The skin thickening in diffuse cutaneous scleroderma may continue for one to three years before this process slows down and levels off. After one to two years of stability, the skin thickening usually begins to recede and the skin begins to thin or soften.
Is limited scleroderma fatal?
The problems caused by limited scleroderma may be minor. Sometimes, however, the disease affects the lungs or heart, with potentially serious results. Limited scleroderma has no known cure. Treatments focus on managing symptoms, preventing serious complications and improving quality of life.
What is the mortality rate of scleroderma?
Systemic sclerosis (scleroderma) runs a variable course. A review of 11 studies, totalling over 2000 patients, revealed 5-year cumulative survival rates ranging from 34 to 73 per cent, with a mean of 68 per cent [I]. Organ failure is generally regarded as the major cause of death in this disease.
Is scleroderma always fatal?
It is the most fatal of all the rheumatologic diseases. Systemic scleroderma is very unpredictable although most cases can be classified into one of four different general patterns of disease (see Classification).
Is systemic sclerosis a death sentence?
Patients with limited cutaneous systemic sclerosis have a 10-year survival estimate of approximately 90%. However, development of interstitial lung disease (ILD) or pulmonary artery hypertension (PAH) dramatically increases the risk of death.
Can scleroderma be fatal?
This form of scleroderma can occur at any age but is most common in women of childbearing age. It occurs in around 30 persons per million population per year and there are an estimated 125,000 active cases in the United States and perhaps 2.5 million worldwide. It is the most fatal of all the rheumatologic diseases.
How do you stop scleroderma progression?
There is no medication that can cure or stop the overproduction of collagen that is characteristic of scleroderma….For example, your doctor may recommend medications to:
- Treat or slow skin changes.
- Dilate blood vessels.
- Suppress the immune system.
- Reduce digestive symptoms.
- Prevent infections.
- Relieve pain.
Is scleroderma a systemic terminal?
Although it most often affects the skin, scleroderma also can affect many other parts of the body including the gastrointestinal tract, lungs, kidneys, heart, blood vessels, muscles and joints. Scleroderma in its most severe forms can be life-threatening.
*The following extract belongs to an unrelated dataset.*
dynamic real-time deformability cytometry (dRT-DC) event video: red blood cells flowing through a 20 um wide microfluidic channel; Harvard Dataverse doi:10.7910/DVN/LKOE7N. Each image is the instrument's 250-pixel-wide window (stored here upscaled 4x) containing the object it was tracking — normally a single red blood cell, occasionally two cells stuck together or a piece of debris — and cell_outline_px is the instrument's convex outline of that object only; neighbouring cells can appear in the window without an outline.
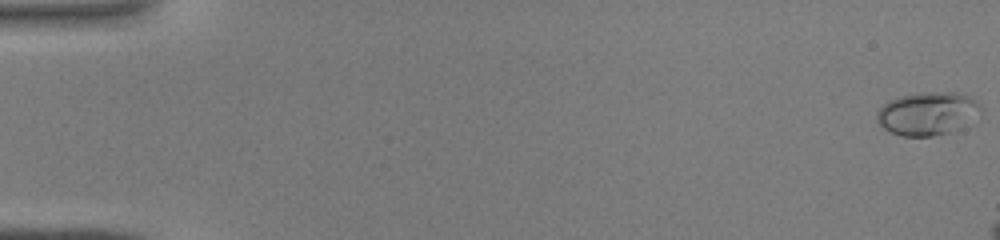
{"species": "common noctule bat (a hibernating species)", "species_latin": "Nyctalus noctula", "temperature_condition": "warm", "stored_images_in_passage": 41, "camera_frame_rate_fps": 3000, "um_per_image_px": 0.085, "animal": {"sex": "male", "body_mass_g": 19.0, "forearm_length_mm": 50.8}, "frame": {"image": 1, "passage_image": 1, "time_ms": 0.0, "image_size_px": [1000, 240], "cell_outline_px": [[980, 108], [956, 128], [948, 132], [932, 136], [900, 136], [888, 132], [876, 120], [876, 112], [888, 100], [900, 96], [920, 92], [956, 92], [968, 96], [980, 104]], "centroid_in_image_um": [78.7, 9.63], "position_along_channel_um": 6.3, "area_um2": 25.43}}
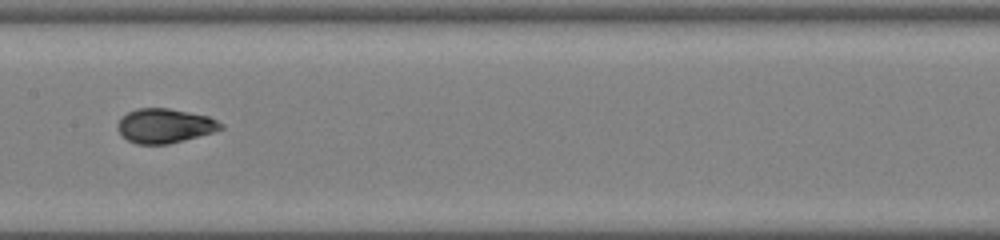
{"frame": {"image": 2, "passage_image": 24, "time_ms": 7.667, "image_size_px": [1000, 240], "cell_outline_px": [[224, 128], [212, 132], [168, 144], [136, 144], [128, 140], [120, 132], [120, 116], [136, 108], [168, 108], [208, 116], [224, 124]], "centroid_in_image_um": [14.02, 10.68], "position_along_channel_um": 193.4, "area_um2": 20.35}}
What is the difference between limited and diffuse scleroderma?
This individual has skin thickening above the elbows and knees and on the chest and would be classified as having systemic sclerosis with diffuse scleroderma. An individual with skin thickening restricted to the face, forearms, hands and fingers would be said to have systemic sclerosis with limited scleroderma.
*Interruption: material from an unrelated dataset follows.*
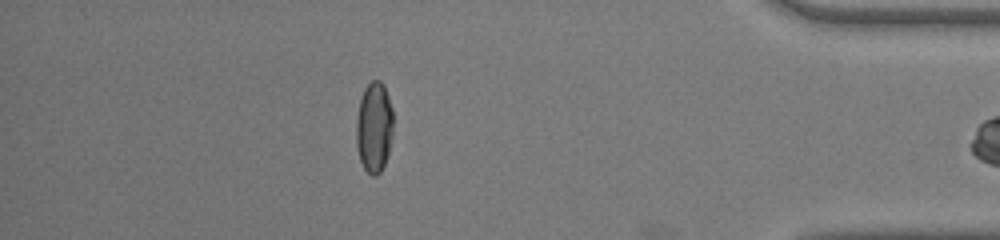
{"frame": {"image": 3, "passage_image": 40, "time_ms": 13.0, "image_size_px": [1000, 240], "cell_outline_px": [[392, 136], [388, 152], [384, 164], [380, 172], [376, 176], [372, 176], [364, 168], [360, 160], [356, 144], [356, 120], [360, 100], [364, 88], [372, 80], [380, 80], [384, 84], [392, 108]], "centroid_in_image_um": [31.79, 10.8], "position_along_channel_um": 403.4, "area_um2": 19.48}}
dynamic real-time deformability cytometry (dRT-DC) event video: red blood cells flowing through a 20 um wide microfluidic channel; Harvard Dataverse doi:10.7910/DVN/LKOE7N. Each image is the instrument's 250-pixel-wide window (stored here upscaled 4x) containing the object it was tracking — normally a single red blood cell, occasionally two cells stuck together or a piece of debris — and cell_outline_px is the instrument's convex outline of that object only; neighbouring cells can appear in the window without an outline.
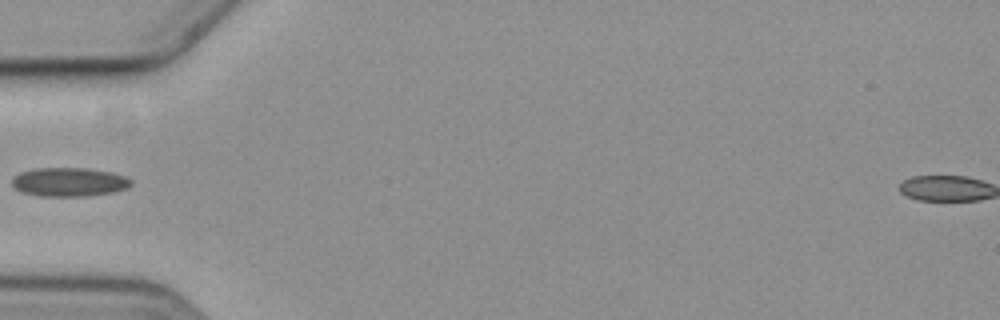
{"species": "common noctule bat (a hibernating species)", "species_latin": "Nyctalus noctula", "temperature_condition": "cold", "stored_images_in_passage": 5, "camera_frame_rate_fps": 3000, "um_per_image_px": 0.085, "animal": {"sex": "female", "body_mass_g": 19.3, "forearm_length_mm": 54.1}, "frame": {"image": 1, "passage_image": 5, "time_ms": 6.0, "image_size_px": [1000, 320], "cell_outline_px": [[132, 184], [128, 188], [112, 192], [88, 196], [40, 196], [20, 192], [12, 184], [12, 180], [20, 172], [36, 168], [84, 168], [108, 172], [124, 176], [132, 180]], "centroid_in_image_um": [5.87, 15.48], "position_along_channel_um": 79.1, "area_um2": 19.88}}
What is the life expectancy of a person with scleroderma?
Females were overrepresented 315 to 98; 265 had limited scleroderma, 90 diffuse and 22 overlap disease. Over 30 years, the mean age of death improved from 66.4 to 74.5 years (P < 0.001). Duration of disease improved from 12.1 to 22.9 years (P < 0.001).
What are the mortality rates of scleroderma?
Mortality in systemic sclerosis (scleroderma) Two hundred and thirty-seven patients with systemic sclerosis were followed prospectively in a scleroderma clinic. The overall 3, 6, and 9-year survival rates were 86, 76 and 61 per cent respectively.
What is the prognosis for scleroderma?
There is no cure for scleroderma, but you can reduce damage from the disease with proper treatment. Since some types of scleroderma can cause serious damage to your internal organs, it is important to monitor your health and let your doctor know if you notice any new symptoms.
Can scleroderma cause death?
Prognosis. The major causes of death in persons with scleroderma are: pulmonary hypertension, pulmonary fibrosis and scleroderma renal crisis. People with scleroderma are also at a heightened risk for contracting cancers (especially liver, lung, haematologic and bladder cancers) and, perhaps, cardiovascular disease.